Celui qui s’estime privilégié d’avoir publié son œuvre entend désormais la défendre et la prolonger. Cet automne, Leméac va publier le troisième tome, sur un total de quatre, des œuvres complètes d’Antonine Maillet. Il sera exclusivement consacré aux pièces de théâtre.
Le miroir de la vie
Comédien et professeur au Conservatoire de musique et d’art dramatique de Québec, Patrick Ouellet a partagé ses souvenirs de celle qui était son mentor, une partenaire de travail et une grand-mère d’adoption. Entre une promenade en décapotable rue Saint-Denis à Montréal, ou une discussion sérieuse autour de l’ellipse d’un personnage pour mettre l’emphase sur Citrouille, Antonine Maillet lui a donné sa confiance. Une confiance exigeante et sans tergiversation. Cartes sur table.

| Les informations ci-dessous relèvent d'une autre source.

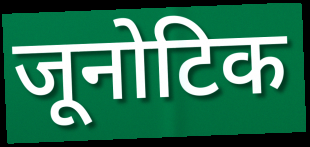
जूनोटिक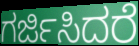
ಗರ್ಜಿಸಿದರೆ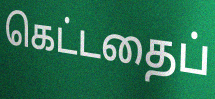
கெட்டதைப்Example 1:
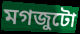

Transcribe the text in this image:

মগজুটো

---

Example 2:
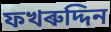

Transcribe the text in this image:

ফখৰুদ্দিন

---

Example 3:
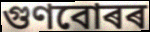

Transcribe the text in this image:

গুণবোৰৰ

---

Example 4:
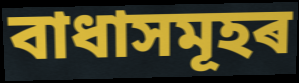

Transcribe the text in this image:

বাধাসমূহৰ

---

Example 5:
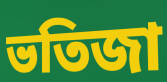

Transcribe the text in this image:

ভতিজা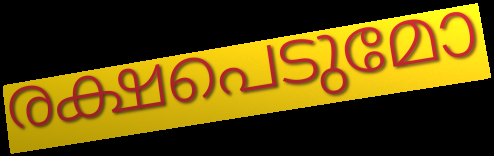
രക്ഷപെടുമോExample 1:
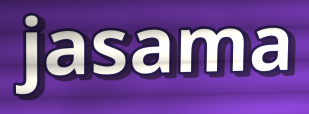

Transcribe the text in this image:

jasama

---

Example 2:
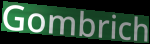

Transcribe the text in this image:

Gombrich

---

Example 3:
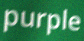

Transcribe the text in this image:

purple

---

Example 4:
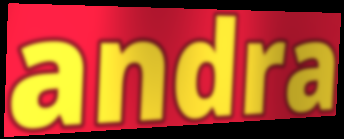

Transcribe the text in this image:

andra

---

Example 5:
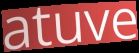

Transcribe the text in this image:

atuve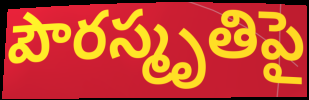
పౌరస్మృతిపై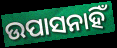
ଉପାସନାହିଁ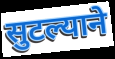
सुटल्याने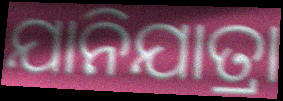
ଯାନିଯାତ୍ରାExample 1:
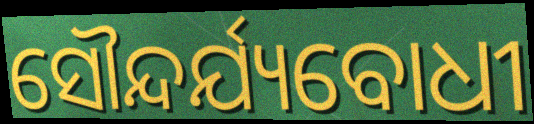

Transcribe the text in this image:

ସୌନ୍ଦର୍ଯ୍ୟବୋଧୀ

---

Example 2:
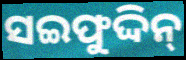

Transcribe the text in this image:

ସଇଫୁଦ୍ଦିନ୍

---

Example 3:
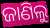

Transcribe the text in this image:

ଜାଣିଲୁ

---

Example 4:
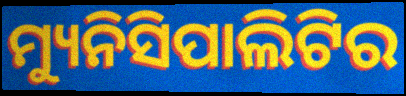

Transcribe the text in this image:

ମ୍ୟୁନିସିପାଲିଟିର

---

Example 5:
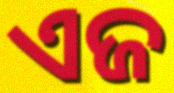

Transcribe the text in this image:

ଏଜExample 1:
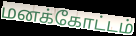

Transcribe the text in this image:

மனக்கோட்டம்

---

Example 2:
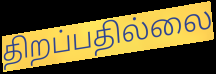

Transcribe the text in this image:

திறப்பதில்லை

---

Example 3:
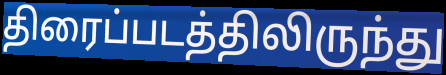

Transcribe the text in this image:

திரைப்படத்திலிருந்து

« ’ai eu la chance de travailler avec elle pour donner raison à ses textes. Elle disait que c’était le texte qui aurait toujours raison. Quand la confiance était installée et que l’explication était nette, le résultat était extraordinaire.»

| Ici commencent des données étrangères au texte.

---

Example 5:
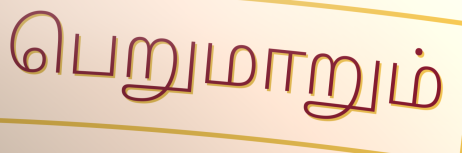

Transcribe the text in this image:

பெறுமாறும்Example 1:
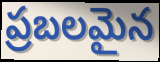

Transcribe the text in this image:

ప్రబలమైన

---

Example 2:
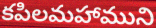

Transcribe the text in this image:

కపిలమహాముని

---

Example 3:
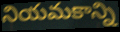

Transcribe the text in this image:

నియమకాన్ని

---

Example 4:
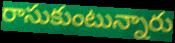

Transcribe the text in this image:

రాసుకుంటున్నారు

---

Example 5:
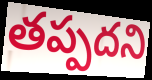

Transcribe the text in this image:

తప్పదనిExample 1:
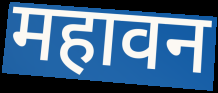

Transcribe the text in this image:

महावन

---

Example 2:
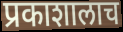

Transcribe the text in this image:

प्रकाशालाच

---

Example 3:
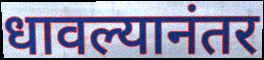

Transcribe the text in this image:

धावल्यानंतर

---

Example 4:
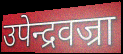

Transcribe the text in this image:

उपेन्द्रवज्रा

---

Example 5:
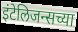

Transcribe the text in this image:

इंटेलिजन्सच्याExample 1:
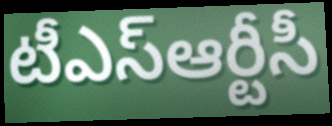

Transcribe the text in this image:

టీఎస్ఆర్టీసీ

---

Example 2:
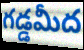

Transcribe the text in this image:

గడ్డమీద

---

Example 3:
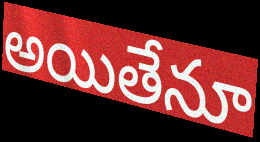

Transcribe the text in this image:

అయితేనూ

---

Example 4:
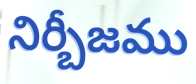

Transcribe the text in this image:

నిర్బీజము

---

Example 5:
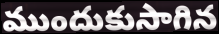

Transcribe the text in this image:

ముందుకుసాగిన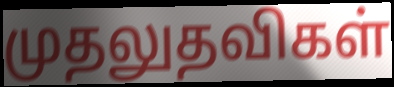
முதலுதவிகள்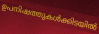
ഉപനിഷത്തുകൾക്കിടയിൽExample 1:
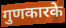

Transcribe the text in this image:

गुणकारके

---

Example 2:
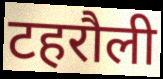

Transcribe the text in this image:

टहरौली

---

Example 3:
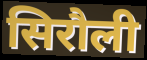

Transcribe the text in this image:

सिरौली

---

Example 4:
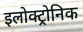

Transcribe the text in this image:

इलोक्ट्रोनिक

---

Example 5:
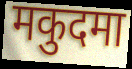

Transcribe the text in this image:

मकुदमाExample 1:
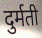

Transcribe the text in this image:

दुर्मती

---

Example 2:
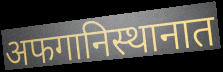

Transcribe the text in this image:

अफगानिस्थानात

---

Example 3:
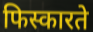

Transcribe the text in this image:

फिस्कारते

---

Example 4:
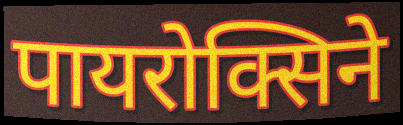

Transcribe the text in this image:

पायरोक्सिने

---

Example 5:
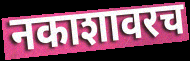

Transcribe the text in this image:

नकाशावरचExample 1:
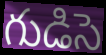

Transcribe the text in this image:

గుడిసె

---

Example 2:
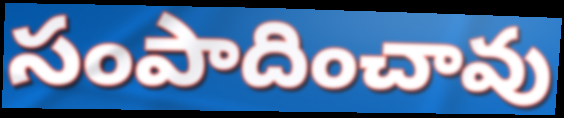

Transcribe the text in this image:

సంపాదించావు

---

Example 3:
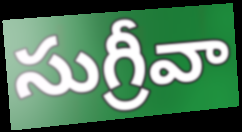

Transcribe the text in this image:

సుగ్రీవా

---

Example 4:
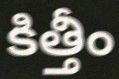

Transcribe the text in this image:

కిత్తీం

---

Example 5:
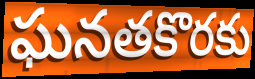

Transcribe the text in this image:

ఘనతకొరకు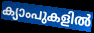
ക്യാംപുകളിൽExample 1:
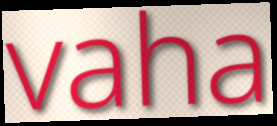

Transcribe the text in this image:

vaha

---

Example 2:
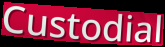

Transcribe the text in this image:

Custodial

Marcelle Michaud Albert est la première nièce d’Antonine Maillet. (Photo : Damien Dauphin)
Au nom de la famille, Marcelle Michaud Albert a remonté le temps pour parler de sa «tante Tonine» à qui elle a parlé au téléphone pour la dernière fois le 8 février dernier.
«Je suis très fière de ma tante pour avoir fait connaître la culture acadienne au niveau international, tout en demeurant humble, non prétentieuse et s'adaptant à tous les gens qu'elle rencontrait. Tonine aimait écrire tous les jours et la dernière phrase qu’elle a écrite est La vie est juste en face».

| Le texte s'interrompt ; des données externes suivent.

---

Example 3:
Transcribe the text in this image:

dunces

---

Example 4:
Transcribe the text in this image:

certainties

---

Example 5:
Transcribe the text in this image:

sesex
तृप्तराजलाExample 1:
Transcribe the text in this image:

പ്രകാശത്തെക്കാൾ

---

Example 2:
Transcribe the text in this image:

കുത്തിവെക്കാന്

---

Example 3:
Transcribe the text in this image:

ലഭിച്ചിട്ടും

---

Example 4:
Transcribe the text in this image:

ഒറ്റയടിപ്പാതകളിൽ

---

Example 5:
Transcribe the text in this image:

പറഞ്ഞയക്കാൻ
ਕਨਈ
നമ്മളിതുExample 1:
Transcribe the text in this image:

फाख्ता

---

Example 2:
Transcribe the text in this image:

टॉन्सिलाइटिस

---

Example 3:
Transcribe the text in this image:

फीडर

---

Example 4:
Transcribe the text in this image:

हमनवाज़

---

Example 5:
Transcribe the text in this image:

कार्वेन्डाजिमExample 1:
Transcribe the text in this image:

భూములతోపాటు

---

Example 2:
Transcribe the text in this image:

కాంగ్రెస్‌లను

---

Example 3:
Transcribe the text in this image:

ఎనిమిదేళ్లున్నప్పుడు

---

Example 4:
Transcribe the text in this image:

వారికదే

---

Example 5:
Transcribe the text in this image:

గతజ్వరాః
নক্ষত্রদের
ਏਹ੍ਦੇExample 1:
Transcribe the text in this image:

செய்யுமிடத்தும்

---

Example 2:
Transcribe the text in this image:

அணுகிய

Pierre Filion, qui avait le droit de lire des pages de son journal, avait remarqué cette phrase qui l’avait, à juste titre, intrigué. La trouvant étonnante voire prémonitoire, il a demandé à Antonine ce qu’elle signifiait.
«Tu sais, lui a-t-elle répondu, la vie qui m'attend, le bout de vie ou le bout de celle-ci, celle-là que j'ai hâte de découvrir, elle est juste là en face de moi. Je la sens, je la sens comme si je la voyais.»
Antonine Maillet s’éteignit 18 jours plus tard. Sur sa tombe dans le cimetière de Bouctouche où, dans l’intimité familiale, elle a rejoint les siens lundi 28 juillet, est inscrite la dernière phrase écrite de sa main.